Legitimation: The process in which a man acknowledges paternity and establishes a legal father-child relationship.
Mandated Reporter: A person required by law to report suspicion of a child abuse; this includes doctors, nurses, teachers, police officers, childcare providers, and others.
Mediation: Alternative to court proceeding where families try to reach solution on their own; an impartial mediator leads the session and helps the parties come to an agreement among themselves rather than having a judge decide.
Non-Reunification: A plan in which custody will not go back to the parents; in some cases, non-reunification plans may precede a termination of parental rights action.
Party: Either the petitioner or the respondent in a lawsuit. The parties to a deprivation case are DFACS, parents and the child advocate.
Permanency Hearing: A hearing after the disposition to determine what the permanent plan for the child is going to be; Federal law says this hearing must take place no later than 1 YEAR after the day a child is taken into custody.
Petition: A legal document that states the reasons the court should get involved in a matter and asks the court to take a certain action.
Petitioner: Party that is making the claim of abuse or deprivation against the parents.
Punitive: An act inflicting or intended as punishment.
Records: All deprived children, unruly children, and first offender delinquent children (except designated felons) have a right to limited confidentiality of their records. The public has access to the complaint, petition, and dispositional order of any child who has been previously adjudicated delinquent and commits a second delinquent offense, or of any child who is charged with a designated felony.
Runaway child: Can be placed in foster care home, child welfare facility, OR securely detained for as long as it takes to return child home, or to ensure the runaway child’ s presence at a scheduled court appearance (only when the child has previously failed to appear for a scheduled court appearance).
Respondent: Person against whom allegations or charges are brought.
SAAG (Special Assistant Attorney General): the lawyer who represents DFACS.
Status Offense: Status offenses are offenses that are only crimes if committed by children, such as skipping school, running away, breaking curfew, and possession or use of alcohol.
Subpoena: A legal document requiring a person to come to court; if you get a subpoena, you must come to court.
Summons: A legal document notifying you of a court case and telling you when to come to court.
Taken Into Custody: To deprive a person of liberty by legal authority. Children are not arrested, but they may be taken into custody, which is also known as being detained.
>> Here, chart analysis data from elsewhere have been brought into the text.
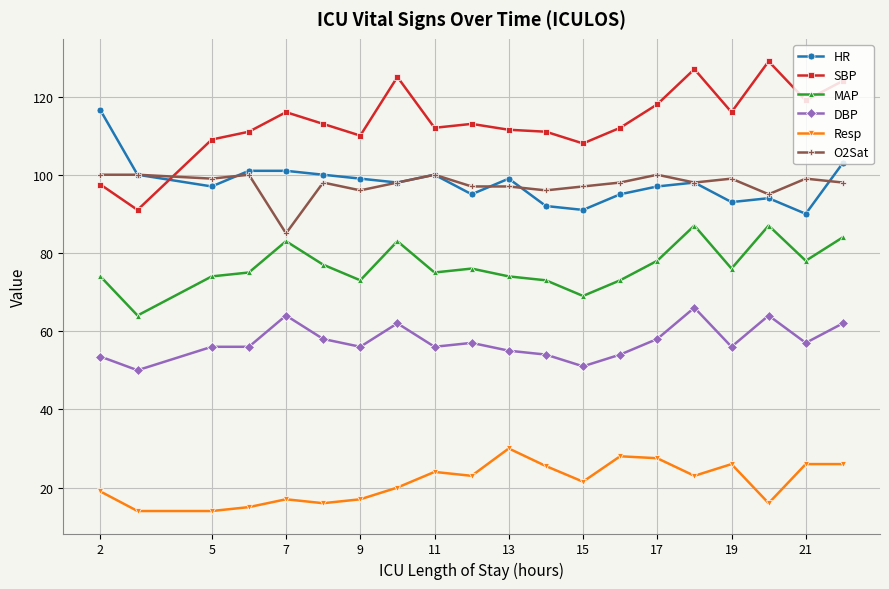

True or false: Resp and DBP cross at least once.

False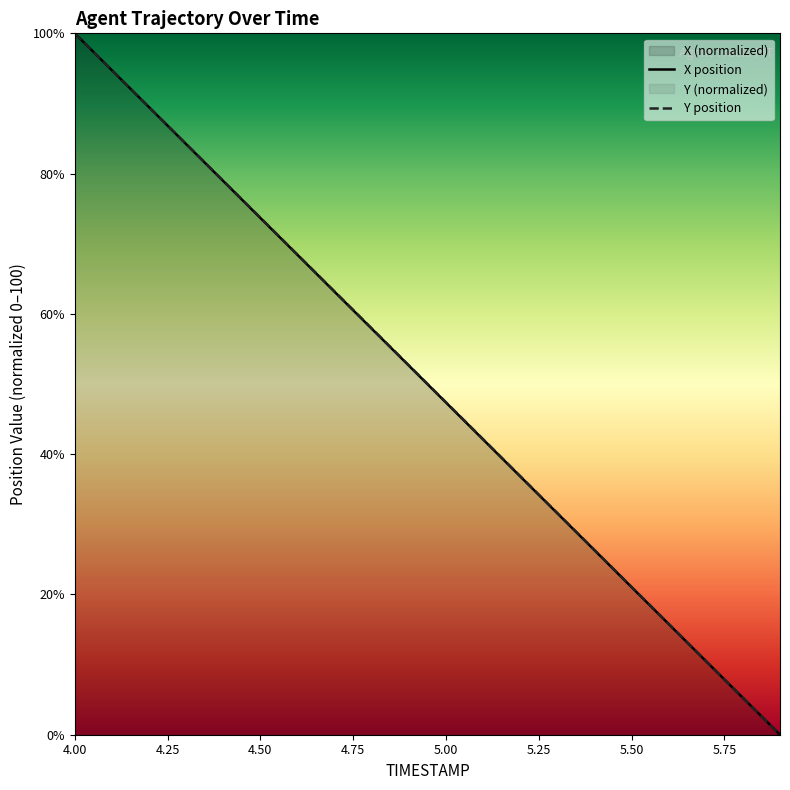

What is the sum of all Y values?

1000.4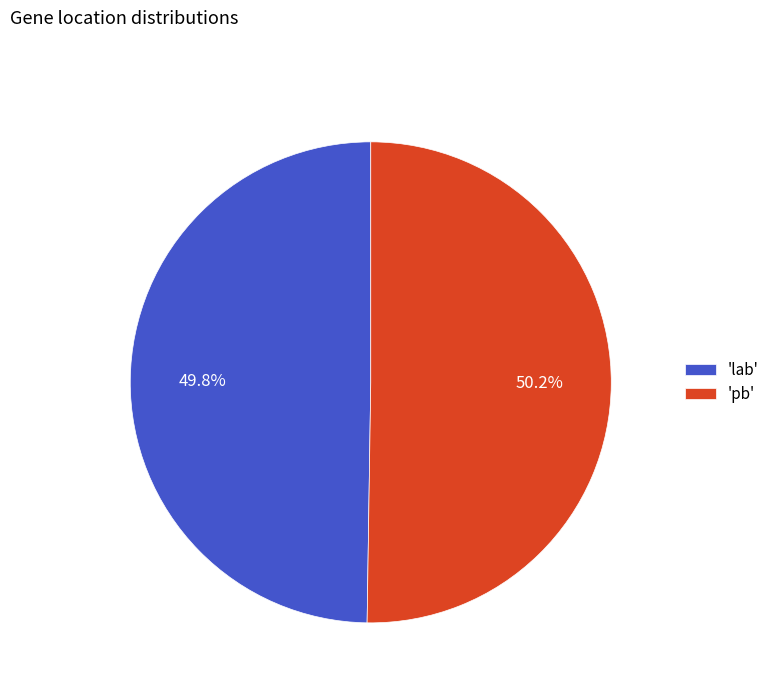

Is the sum of 'lab' and 'pb' greater than half?

Yes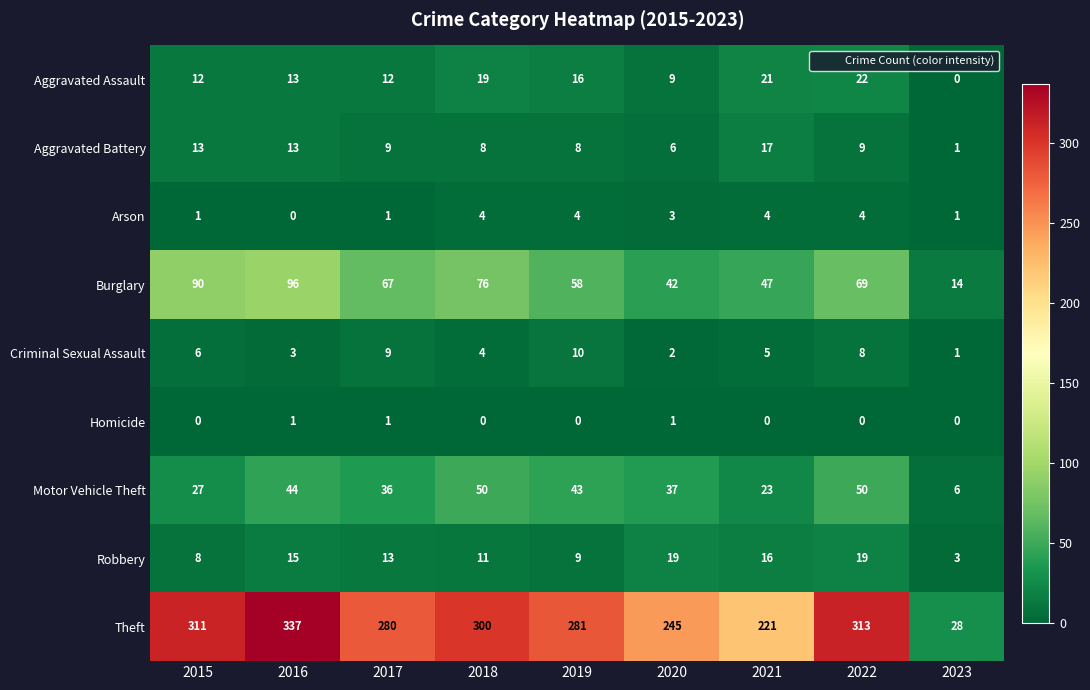

Which series has the largest range (max minus min)?

Theft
Ten Deadly Sins: Youth charged with one of the following crimes will be transferred to the Superior Court for adjudication and can be convicted as an adult. Sentence can be 10 years to life.
- – Murder
- – 2nd Degree Murder
- – Voluntary Manslaughter
- – Rape
- – Aggravated Sodomy
- – Aggravated Child Molestation
- – Aggravated Sexual Battery
- – Armed Robbery with a Firearm
- – Aggravated Assault with a Firearm on Public Safety Officer
- – Aggravated Battery on Public Safety Officer
TPR (Termination of Parental Rights): Legal and permanent severance of the parent-child relationship; if parental rights are terminated, the child may become eligible for adoption.
Unruly Child: A child who is in need of supervision, treatment or rehabilitation and meetings one of the following criteria:
- – Is habitually truant from school.
- – Is habitually disobedient of the reasonable commands of their parent/guardian/legal custodian.
- – Has committed an offense applicable only to a child.
- – Without just cause and consent of parent/legal custodian deserts their place of abode.
- – Wanders or loiters about the streets, highway, or any public place, between the hours of 12:00 Midnight and 5:00 A.M.
- – Disobeys the terms of supervision contained in a court order which has been directed to such child, who has been adjudicated unruly.
- – Patronizes any bar where alcoholic beverages are being sold, unaccompanied by such child’s parent/guardian/custodian, or possesses alcoholic beverages.
- – Has committed a delinquent act and is in need of supervision, but not of treatment or rehabilitation.